Nur suresinin 11-26. ayetlerinde anlatılan olay budur. Fakat söz konusu
ayetlerde olayın detayları yer almamakta sadece Ayşe'ye bu suçlamayı
yönelten kişiler lanetlenmektedir.
İfk hadisesi kısaca şudur: Ayşe Muhammed ile bir sefere çıktığı sırada gece
vakti tuvalet ihtiyacı için devesinden iner. Geri geldiğinde boynundaki
gerdanlığın koptuğunu fark ederek onu aramak için hacetlendiği yerin
çevresine bakınmaya gider. Ayşe uzun süre kolyesini ararken askerler Ayşe
içinde zannederek onun mahmilini devesine yükleyip yola koyulurlar. Geride
kalan Ayşe gerdanlığını bulur, ordugaha gider ama kimseyi bulamaz. Nasılsa
beni aramaya gelirler diyerek önce bulunduğu yere gider ve orada uyuya
kalır. Geri gözcülüğü görevinde olan Safvan İbnu Muattal Ayşe'yi bulur,
deveye bindirir ve ordunun konakladığı yere varırlar. Ayşe geride kaldığı
için hakkında söylentiler çıkmıştır. Medine'ye döndüklerinde bir ay hasta
halde yatarken dedikodular büyüyerek yayılmıştır ama Ayşe'nin bunlardan
haberi olmasa da Muhammed'in tavırları onu bir şeylerin normal olmadığı
konusunda şüphelendirmiştir. Bir kadından kendisi hakkında çıkan dedikoduyu
öğrenir.
Muhammed'in onun masum olduğu konusunda şüpheli davranması, Allah'tan
Ayşe'nin masum olduğu konusunda vahiy beklemesi ve vahiy geciktiği için Ali
ile istişare etmesi ve Ali'nin bu konudaki tutum ve sözleri Ayşe'yi
yıpratmıştı. Bu uzun süreç sonrası Ayşe ile Ali'nin arası açılmış, Muhammed
ise gelen vahiy ile (Nur 11-14) Ayşe'nin masum olduğunu ilan etmiş fakat
Ayşe bu süreç boyunca gördüğü muameleden dolayı Muhammed'e sitem etmiştir.

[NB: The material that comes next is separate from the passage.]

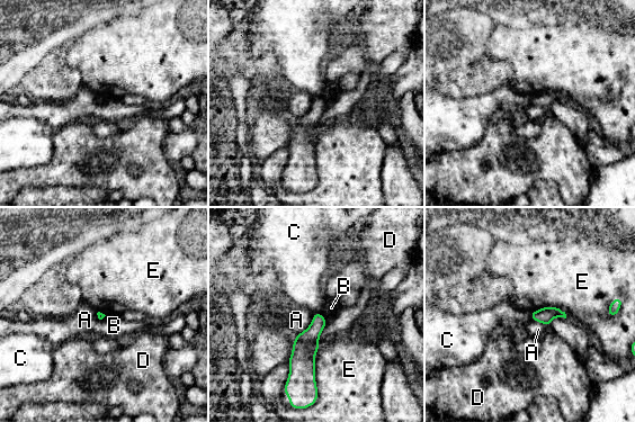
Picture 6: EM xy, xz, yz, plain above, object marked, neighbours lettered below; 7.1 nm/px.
{"act": "accept", "each": {"A": "other", "B": "other", "C": "other", "D": "other", "E": "other"}, "runs_along": {"pic": 6, "px": [[318, 315], [306, 342], [311, 383]]}, "found": "no lettered segment goes on from it"}

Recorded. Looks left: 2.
{"act": "stop", "edits": [], "rest": "unchecked"}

[Kaynaklar: Buhari, Şehâdât, 15, 30, Hibe 15, Cihad 64; Megâzi 11, 34,
Tefsir, Yusuf 3, Nur 6, 11; Eyman 18, İ’tisan 28, Tevhid 35, 52; Müslim,
Tevbe 56, (2770); Tirmizi, Tefsir, (3179); Nesâi, Tahâret 1194, (1,
163-164); İbn Hişam, es-Sîre, II, s. 298]
Diğer önemli olay Deve Savaşı'dır.
Cemel Vakası (Deve Savaşı)
Yukarıdaki olaya dair kaynaklar Ayşe ile Ali'nin arasının açıldığını işaret
eder. Cemel Savaşı'nın muhtemel sebebinin Ayşe'nin iftiraya uğradığı
Gerdanlık Vakası olduğu konusunda büyük ölçüde kabul vardır. Kısaca Ali ile
Ayşe'nin kendi orduları ile Basra'da karşı karşıya gelmiş ve bu savaştan Ali
zaferle çıkmıştır.
Ayşe 66 yaşında ölmüş ve Baki mezarlığına gömülmüştür.

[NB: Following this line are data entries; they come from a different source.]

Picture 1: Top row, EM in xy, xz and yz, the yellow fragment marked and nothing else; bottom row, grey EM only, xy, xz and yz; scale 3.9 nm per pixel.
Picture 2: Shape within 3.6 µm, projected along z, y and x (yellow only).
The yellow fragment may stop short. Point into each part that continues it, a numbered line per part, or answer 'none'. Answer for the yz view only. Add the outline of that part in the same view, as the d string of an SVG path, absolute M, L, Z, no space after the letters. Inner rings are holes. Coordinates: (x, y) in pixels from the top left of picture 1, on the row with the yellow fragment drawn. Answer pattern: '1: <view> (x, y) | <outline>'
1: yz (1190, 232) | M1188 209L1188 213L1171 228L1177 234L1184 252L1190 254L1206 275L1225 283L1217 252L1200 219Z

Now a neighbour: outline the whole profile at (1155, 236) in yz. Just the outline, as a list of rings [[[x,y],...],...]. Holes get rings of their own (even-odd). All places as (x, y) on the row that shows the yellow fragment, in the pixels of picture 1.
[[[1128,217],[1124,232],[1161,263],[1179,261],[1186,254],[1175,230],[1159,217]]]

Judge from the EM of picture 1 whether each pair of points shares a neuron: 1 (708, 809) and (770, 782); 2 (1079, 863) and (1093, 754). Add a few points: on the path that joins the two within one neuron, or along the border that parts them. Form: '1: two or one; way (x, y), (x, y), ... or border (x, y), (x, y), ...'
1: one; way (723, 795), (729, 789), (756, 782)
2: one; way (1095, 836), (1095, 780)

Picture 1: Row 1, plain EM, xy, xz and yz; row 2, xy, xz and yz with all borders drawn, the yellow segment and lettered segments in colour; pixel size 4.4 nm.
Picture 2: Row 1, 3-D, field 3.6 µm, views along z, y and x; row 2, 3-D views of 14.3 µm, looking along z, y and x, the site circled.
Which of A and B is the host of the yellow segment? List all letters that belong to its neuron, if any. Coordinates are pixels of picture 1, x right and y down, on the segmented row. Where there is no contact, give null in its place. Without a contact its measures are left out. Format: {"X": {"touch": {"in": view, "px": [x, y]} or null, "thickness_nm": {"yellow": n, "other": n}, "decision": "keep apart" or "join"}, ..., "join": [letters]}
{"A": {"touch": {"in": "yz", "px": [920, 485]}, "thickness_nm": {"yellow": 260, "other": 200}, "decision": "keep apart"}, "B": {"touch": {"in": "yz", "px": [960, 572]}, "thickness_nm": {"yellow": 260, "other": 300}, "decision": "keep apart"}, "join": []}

[Kaynaklar: Buhari, Fezailu'l-Ashab 30, Fiten 17-18; Ebu Davud, Sünnet
13, (4666); Tirmizi,Tefsir, Ahkaf; Taberî, Târîḫ (de Goeje) Muhammed b. Cerîr et-Taberî, Târîḫu’r-rusül ve’l-mülûk (nşr. M. J. de
Goeje), I-XV, Leiden 1879-1901, 1964-65, s. 3011, 3057, 3069, 3082, 3183, 3091-3233.]
● EŞİ | Hafsa bint-i Ömer
|| Evlenme tarihi: 625
605 yılında Mekke'de doğmuş olan Hafsa, Muhammed'in varlıklı ve sözü geçen
arkadaşı Ömer'in kızıydı. Kocası Huneys b. Huzâfe Bedir Savaşı'ndan
dönerken hastalanıp Medine'ye vardığında ölünce Hafsa Ağustos 624'de dul
kalmıştı. Ömer, Osman'a çocuksuz olarak dul kalan kızı Hafsa ile
evlenmesini teklif etti fakat Osman evlenmek istemediğini söyledi. Daha
sonra aynı teklifi Ebubekir'e de yöneltti fakat Ebubekir bu teklife sessiz
kalınca Ömer gücendi. Rivayete göre Ebubekir'in sessiz kalmasının
nedeninin Muhammed'in Hafsa ile evlenme niyetinde olduğunu bilmesi, fakat
bunu açıklamanın ona düşmeyeceğini düşünmüş olmasıdır.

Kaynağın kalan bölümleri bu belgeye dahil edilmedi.